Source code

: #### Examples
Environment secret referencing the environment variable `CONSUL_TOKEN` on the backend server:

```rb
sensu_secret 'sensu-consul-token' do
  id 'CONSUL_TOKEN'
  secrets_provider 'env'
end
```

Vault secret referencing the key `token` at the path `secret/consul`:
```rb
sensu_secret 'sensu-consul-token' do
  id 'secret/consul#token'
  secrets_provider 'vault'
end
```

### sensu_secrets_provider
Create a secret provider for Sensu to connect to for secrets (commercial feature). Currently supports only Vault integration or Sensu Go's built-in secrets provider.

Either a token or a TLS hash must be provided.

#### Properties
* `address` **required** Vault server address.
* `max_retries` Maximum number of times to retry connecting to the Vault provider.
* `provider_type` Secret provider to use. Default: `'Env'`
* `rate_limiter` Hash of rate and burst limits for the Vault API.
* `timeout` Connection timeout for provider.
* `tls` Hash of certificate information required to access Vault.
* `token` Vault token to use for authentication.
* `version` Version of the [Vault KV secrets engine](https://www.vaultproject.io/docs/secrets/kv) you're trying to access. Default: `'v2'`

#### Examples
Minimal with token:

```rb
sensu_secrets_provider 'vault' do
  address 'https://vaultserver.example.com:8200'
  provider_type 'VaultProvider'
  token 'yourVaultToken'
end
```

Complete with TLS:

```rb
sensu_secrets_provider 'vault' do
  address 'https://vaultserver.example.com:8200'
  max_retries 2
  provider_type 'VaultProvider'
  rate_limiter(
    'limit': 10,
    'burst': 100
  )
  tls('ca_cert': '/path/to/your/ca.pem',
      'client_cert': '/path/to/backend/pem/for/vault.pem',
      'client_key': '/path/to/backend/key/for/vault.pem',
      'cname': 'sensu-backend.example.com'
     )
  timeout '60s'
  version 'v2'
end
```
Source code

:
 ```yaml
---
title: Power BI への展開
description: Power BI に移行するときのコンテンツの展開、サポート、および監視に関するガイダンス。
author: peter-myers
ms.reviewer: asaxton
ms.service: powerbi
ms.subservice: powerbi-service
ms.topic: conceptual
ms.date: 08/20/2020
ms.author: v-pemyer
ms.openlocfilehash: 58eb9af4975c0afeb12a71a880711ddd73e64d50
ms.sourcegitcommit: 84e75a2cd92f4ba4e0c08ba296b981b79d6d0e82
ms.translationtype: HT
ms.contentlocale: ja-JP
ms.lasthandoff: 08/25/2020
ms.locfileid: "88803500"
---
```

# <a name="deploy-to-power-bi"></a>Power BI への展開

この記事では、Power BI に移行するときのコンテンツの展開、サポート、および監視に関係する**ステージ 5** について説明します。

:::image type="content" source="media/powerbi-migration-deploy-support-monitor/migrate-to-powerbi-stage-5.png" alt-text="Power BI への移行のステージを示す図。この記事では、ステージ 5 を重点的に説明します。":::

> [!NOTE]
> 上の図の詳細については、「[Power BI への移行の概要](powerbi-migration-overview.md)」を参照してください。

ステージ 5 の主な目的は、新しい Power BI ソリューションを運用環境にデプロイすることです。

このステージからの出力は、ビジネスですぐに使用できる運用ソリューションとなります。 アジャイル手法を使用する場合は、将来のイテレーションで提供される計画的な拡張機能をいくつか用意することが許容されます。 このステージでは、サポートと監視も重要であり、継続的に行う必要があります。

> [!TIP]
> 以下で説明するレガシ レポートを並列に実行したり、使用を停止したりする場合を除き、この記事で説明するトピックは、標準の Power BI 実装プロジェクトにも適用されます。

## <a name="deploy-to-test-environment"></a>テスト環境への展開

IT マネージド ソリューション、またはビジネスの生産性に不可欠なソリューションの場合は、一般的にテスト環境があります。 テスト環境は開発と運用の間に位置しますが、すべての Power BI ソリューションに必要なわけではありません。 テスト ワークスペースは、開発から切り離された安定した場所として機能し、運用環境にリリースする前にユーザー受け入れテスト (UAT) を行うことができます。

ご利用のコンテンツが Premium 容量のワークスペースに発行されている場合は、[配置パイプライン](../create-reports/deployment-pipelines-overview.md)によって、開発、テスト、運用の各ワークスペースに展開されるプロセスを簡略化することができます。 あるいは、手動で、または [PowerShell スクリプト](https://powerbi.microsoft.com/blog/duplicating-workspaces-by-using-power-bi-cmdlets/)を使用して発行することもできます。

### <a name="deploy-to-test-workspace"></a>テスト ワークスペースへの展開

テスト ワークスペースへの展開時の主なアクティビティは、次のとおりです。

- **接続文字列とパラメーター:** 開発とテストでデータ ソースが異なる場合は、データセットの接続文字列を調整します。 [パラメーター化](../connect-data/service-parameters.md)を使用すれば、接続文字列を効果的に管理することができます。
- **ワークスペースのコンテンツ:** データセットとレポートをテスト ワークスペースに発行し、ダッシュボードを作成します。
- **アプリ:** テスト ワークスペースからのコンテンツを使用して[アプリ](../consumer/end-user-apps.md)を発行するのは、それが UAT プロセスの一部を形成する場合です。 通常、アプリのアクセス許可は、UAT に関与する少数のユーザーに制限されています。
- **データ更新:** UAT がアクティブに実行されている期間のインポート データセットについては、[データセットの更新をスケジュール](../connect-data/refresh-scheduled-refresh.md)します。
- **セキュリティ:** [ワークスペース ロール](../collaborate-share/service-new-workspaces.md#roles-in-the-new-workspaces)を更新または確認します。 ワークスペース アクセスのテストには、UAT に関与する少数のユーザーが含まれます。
====
Lines of the listing above that hold the string "path" should each be copied.

__TASK ANSWER__
Vault secret referencing the key `token` at the path `secret/consul`:
  tls('ca_cert': '/path/to/your/ca.pem',
      'client_cert': '/path/to/backend/pem/for/vault.pem',
      'client_key': '/path/to/backend/key/for/vault.pem',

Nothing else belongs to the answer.